В свете последующих опытов и учитывая, что Петербургский текст как определенный литературный конструкт внутри себя времени не различает, уместно поставить вопрос о пред-анаграмматической стадии разыгрывания звуковой темы Невы до Пушкина. Действительно, Нева, часто упоминаемая в поэзии XVIII в. (прежде всего в одической), во многих случаях оказывается в н-в-, в-н-контекстах, однако обычно слабо организованных. Не входя здесь в этот вопрос подробнее, стоит, пожалуй, выделить одного поэта — М.М.Муравьева, автора стихотворения «Богине Невы» (1794). Этот выбор объясняется не только ключевым для этого стихотворения местом, для своего времени довольно искусно организованного в звуковом отношении, — Протекай спокойно, плавно, / Горделивая Нева, / Государей зданье славно / И тенисты острова, — но и еще, по крайней мере, двумя обстоятельствами: высоким уровнем звуковой организации в лучших образцах поэзии Муравьева («Ночь», «Зрение» и др.) и если не влиянием его на последующую поэзию, то, во всяком случае, учетом ряда муравьевских опытов и прежде всего этого стихотворения Батюшковым и Пушкиным (ср. позднейшие ориентации на Прах великого Петра; — Я люблю твои...; — И амуры на часах; — Полон вечер твой прохлады — / Берег движется толпой...; — Зрит восторженный пиит, / Что проводит ночь бессонну, / Опершися на гранит.
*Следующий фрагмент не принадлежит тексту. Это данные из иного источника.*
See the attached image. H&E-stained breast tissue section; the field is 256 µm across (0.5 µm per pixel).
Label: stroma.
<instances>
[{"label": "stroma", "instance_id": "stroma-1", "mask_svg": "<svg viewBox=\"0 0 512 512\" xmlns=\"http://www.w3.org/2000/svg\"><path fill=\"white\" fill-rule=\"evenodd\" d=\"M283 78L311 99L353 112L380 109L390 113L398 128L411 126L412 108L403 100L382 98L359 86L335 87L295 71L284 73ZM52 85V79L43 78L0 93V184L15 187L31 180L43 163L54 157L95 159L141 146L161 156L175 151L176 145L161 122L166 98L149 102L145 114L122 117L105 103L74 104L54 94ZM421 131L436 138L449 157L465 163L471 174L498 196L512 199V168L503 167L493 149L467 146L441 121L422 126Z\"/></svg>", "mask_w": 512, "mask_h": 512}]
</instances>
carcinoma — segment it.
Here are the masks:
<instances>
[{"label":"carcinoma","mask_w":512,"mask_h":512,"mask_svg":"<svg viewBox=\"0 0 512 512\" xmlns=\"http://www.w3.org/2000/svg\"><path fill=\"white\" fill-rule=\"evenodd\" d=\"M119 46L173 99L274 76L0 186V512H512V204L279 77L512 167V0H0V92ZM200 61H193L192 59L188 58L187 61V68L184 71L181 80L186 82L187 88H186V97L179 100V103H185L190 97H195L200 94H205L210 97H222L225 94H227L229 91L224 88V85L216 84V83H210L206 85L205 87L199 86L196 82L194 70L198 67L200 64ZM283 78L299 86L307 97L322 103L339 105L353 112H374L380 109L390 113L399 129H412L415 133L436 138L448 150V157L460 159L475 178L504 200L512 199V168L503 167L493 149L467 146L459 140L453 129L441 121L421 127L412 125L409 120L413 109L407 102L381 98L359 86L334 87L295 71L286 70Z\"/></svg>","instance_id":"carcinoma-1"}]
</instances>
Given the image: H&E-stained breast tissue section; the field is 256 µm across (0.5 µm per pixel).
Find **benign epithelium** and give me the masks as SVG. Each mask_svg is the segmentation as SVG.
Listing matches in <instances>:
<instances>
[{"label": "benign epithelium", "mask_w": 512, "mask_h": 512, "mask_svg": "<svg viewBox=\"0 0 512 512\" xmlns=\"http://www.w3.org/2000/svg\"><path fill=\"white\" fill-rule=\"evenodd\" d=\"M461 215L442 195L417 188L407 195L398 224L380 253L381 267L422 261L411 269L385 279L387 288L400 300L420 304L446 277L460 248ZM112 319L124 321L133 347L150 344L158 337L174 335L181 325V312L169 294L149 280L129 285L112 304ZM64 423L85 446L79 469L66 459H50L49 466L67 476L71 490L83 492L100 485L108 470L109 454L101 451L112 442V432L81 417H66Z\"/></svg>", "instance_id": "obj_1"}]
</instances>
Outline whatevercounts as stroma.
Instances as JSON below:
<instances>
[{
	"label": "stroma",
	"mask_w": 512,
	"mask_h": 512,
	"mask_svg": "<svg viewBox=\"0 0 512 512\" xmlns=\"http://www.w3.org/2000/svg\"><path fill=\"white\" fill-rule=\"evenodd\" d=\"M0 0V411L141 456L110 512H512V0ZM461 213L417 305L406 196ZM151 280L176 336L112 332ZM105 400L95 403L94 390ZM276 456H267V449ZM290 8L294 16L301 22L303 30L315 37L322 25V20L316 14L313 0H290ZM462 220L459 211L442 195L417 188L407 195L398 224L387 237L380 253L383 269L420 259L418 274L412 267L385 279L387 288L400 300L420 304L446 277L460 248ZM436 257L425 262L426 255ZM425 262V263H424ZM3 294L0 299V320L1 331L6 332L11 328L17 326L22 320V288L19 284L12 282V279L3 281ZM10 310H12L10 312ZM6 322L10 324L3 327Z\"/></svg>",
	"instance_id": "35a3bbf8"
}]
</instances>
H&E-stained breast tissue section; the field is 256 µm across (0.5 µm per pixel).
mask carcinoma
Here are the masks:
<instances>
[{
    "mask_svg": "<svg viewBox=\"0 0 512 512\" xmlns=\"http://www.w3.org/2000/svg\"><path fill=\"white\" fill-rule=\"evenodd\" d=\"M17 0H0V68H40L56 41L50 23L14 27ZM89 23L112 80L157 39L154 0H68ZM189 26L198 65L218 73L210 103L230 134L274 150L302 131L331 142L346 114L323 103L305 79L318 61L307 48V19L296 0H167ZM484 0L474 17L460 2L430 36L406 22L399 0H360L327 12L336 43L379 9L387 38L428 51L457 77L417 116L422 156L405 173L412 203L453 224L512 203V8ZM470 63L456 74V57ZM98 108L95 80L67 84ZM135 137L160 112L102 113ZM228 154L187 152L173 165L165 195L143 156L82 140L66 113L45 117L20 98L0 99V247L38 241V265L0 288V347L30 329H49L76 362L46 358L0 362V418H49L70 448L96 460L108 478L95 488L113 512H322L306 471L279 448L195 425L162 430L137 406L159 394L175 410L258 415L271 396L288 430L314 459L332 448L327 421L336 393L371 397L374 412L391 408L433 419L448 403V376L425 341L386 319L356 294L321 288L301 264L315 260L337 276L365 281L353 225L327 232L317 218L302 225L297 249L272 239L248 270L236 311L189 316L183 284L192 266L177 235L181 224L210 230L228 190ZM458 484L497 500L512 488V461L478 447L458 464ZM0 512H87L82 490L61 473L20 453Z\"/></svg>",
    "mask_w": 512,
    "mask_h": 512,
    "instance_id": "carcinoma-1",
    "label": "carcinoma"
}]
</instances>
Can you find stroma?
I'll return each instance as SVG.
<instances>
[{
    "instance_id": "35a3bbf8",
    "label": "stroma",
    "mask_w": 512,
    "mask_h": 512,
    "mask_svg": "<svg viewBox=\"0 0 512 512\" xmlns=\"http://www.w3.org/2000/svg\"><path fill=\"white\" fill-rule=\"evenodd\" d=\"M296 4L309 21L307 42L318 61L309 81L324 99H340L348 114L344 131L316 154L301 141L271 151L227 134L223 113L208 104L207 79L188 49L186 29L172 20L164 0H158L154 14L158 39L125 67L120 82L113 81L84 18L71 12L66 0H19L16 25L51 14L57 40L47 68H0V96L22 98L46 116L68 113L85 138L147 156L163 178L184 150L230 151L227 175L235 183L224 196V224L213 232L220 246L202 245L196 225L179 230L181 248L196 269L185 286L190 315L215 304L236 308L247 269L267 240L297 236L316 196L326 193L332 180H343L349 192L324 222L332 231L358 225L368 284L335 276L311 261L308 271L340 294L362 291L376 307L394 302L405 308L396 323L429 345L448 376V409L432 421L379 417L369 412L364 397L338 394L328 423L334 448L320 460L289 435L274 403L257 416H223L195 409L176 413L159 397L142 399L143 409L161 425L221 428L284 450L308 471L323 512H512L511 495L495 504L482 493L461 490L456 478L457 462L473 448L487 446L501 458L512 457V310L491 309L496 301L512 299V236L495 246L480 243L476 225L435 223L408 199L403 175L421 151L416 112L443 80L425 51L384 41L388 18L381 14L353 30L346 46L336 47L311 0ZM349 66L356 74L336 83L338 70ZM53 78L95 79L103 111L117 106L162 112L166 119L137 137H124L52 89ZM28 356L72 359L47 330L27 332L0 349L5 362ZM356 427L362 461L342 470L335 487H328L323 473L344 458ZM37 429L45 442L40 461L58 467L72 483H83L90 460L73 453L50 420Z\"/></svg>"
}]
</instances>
То, что Муравьев, поэт до сих пор не оцененный (хотя нередкая недоделанность его стихов действительно может помешать высокой оценке его), был замечен и Батюшковым, и Пушкиным, которые учли Муравьева именно в своих описаниях Петербурга, далеко не случайно. Кроме того, в историко-литературной перспективе несомненен его вклад в Петербургский текст в ряде тонких деталей. Ему удалось заметить в Петербурге не только туманы, которых до него старались не замечать, но зыбь, тонкий пар, тонкую тьму, первый опыт русского литературного «пленеризма»: Ты велишь сойти туманам — / Зыби кроет тонка тьма или Тонким паром ты восходишь / На поверхность вод своих в стихотворении о «Неве». Эта образность много позже была учтена и усвоена формирующимся Петербургским текстом.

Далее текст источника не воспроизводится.